* _ACTION ITEM_: Transcribe only the lines in the data below falling between the line with "vfov_deg: 36.2" and the line with "exposure_s: 1/160", including those two lines, and leave out any picture.

Records excerpted from a collection
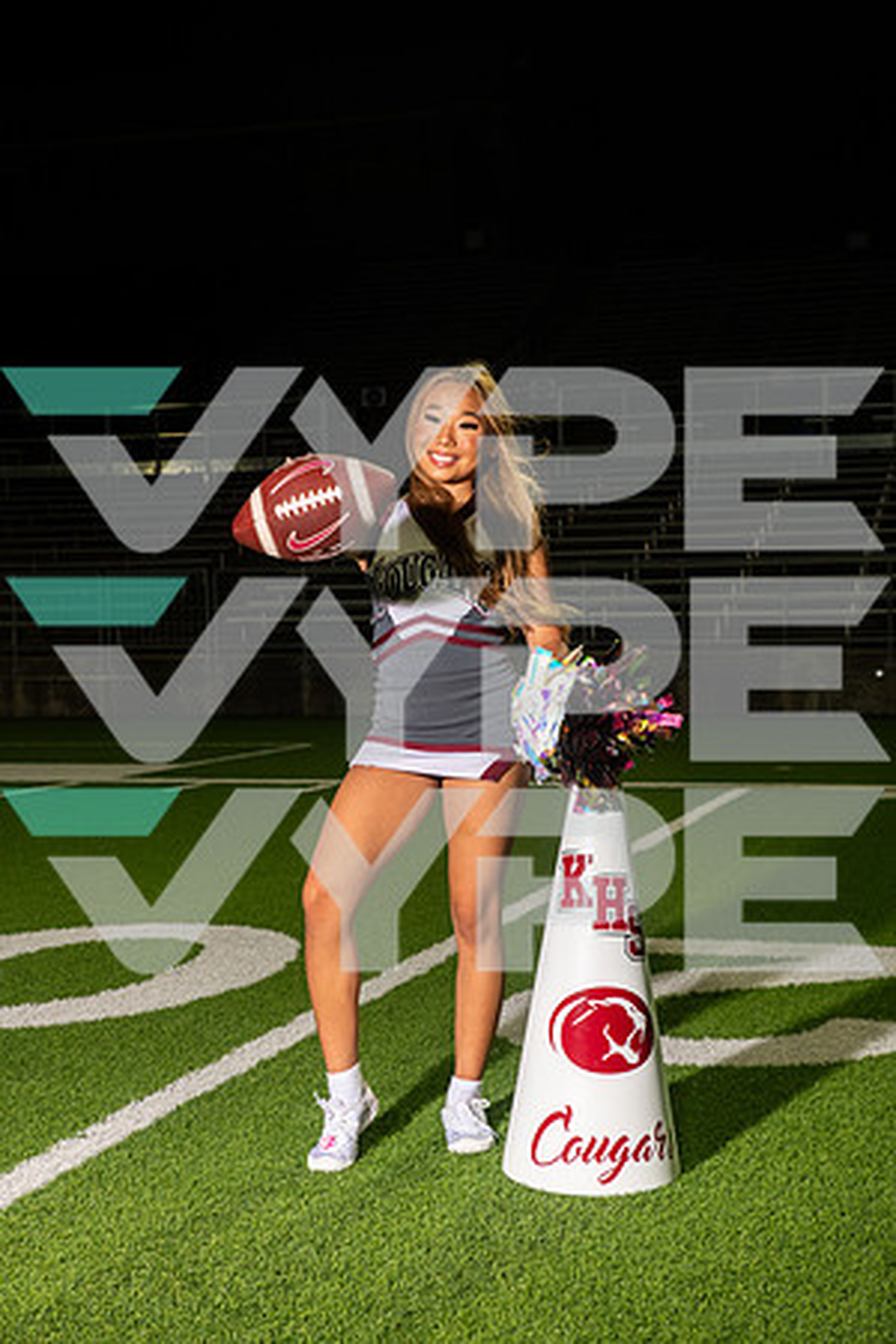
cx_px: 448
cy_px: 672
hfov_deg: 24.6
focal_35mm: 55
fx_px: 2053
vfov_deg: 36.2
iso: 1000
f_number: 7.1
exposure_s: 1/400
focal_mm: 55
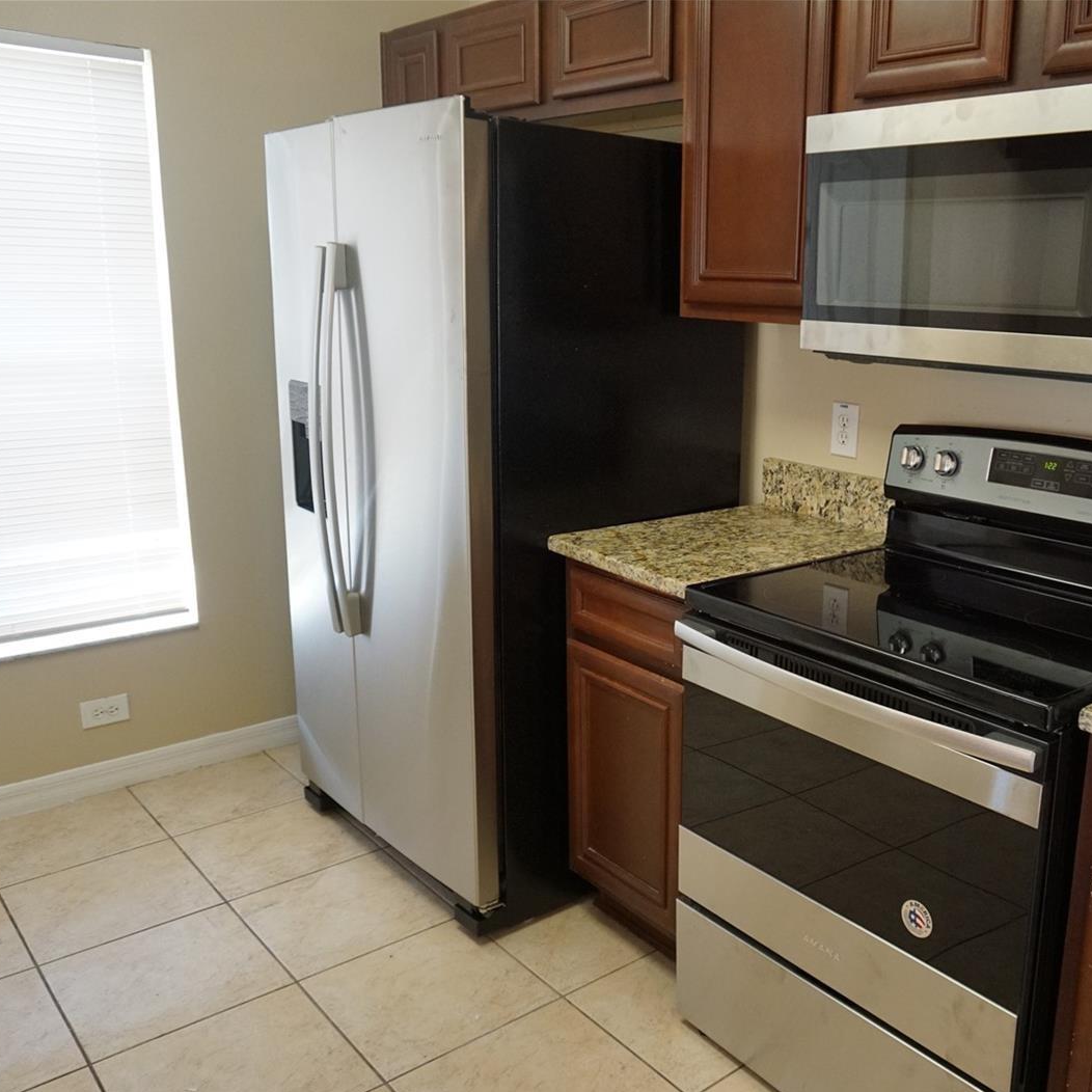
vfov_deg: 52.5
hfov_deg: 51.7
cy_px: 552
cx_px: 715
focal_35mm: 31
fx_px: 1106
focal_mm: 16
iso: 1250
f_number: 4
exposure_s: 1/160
---
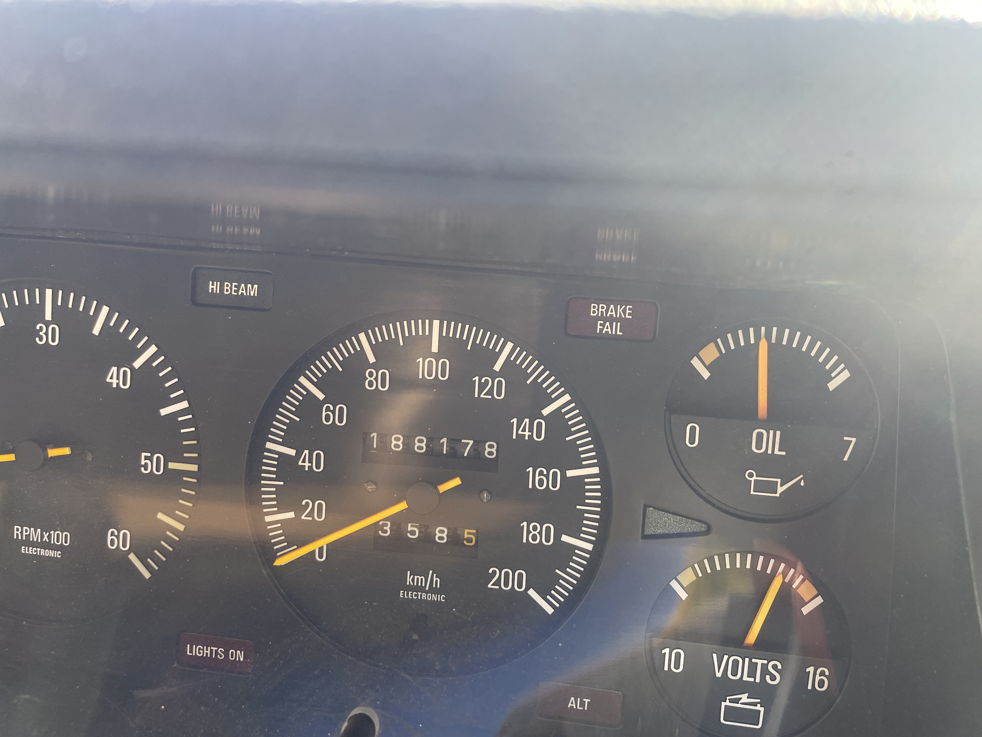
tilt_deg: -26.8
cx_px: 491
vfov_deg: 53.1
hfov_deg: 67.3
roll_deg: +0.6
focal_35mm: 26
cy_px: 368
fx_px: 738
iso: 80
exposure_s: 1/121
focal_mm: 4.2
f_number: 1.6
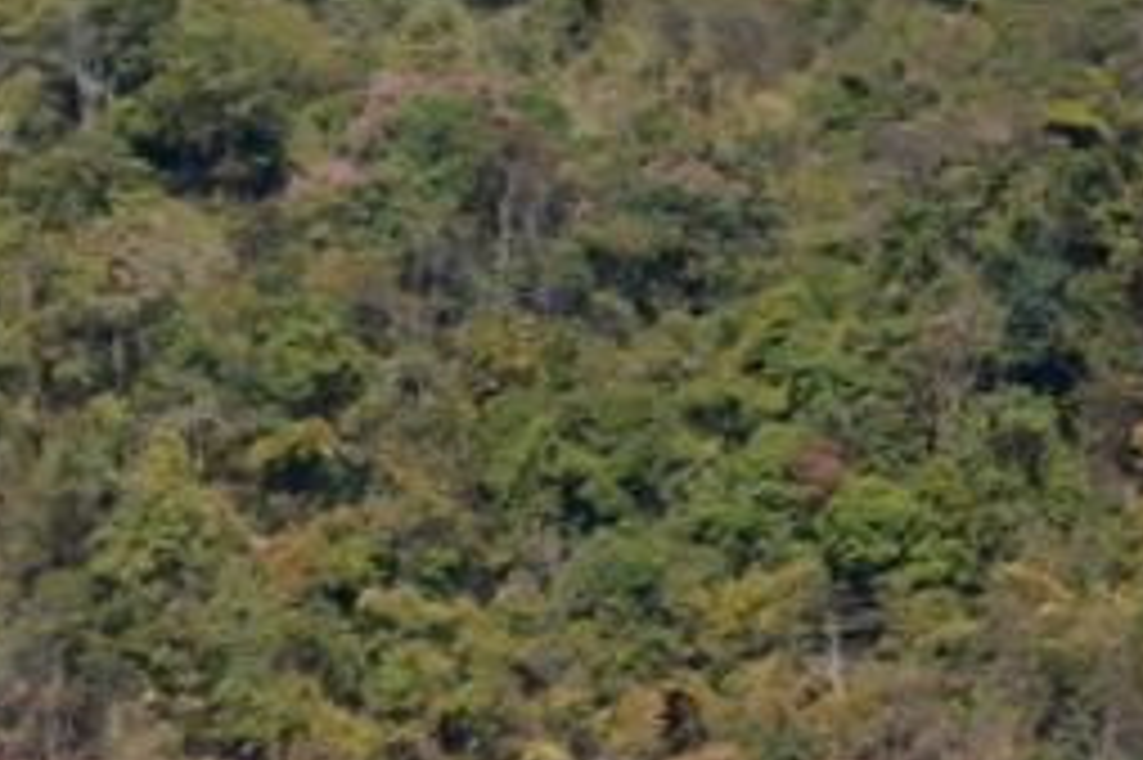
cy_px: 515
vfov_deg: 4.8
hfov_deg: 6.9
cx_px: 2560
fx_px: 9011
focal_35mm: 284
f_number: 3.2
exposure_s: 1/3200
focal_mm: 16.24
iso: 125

* _THE ANSWER_:
vfov_deg: 36.2
iso: 1000
f_number: 7.1
exposure_s: 1/400
focal_mm: 55
vfov_deg: 52.5
hfov_deg: 51.7
cy_px: 552
cx_px: 715
focal_35mm: 31
fx_px: 1106
focal_mm: 16
iso: 1250
f_number: 4
exposure_s: 1/160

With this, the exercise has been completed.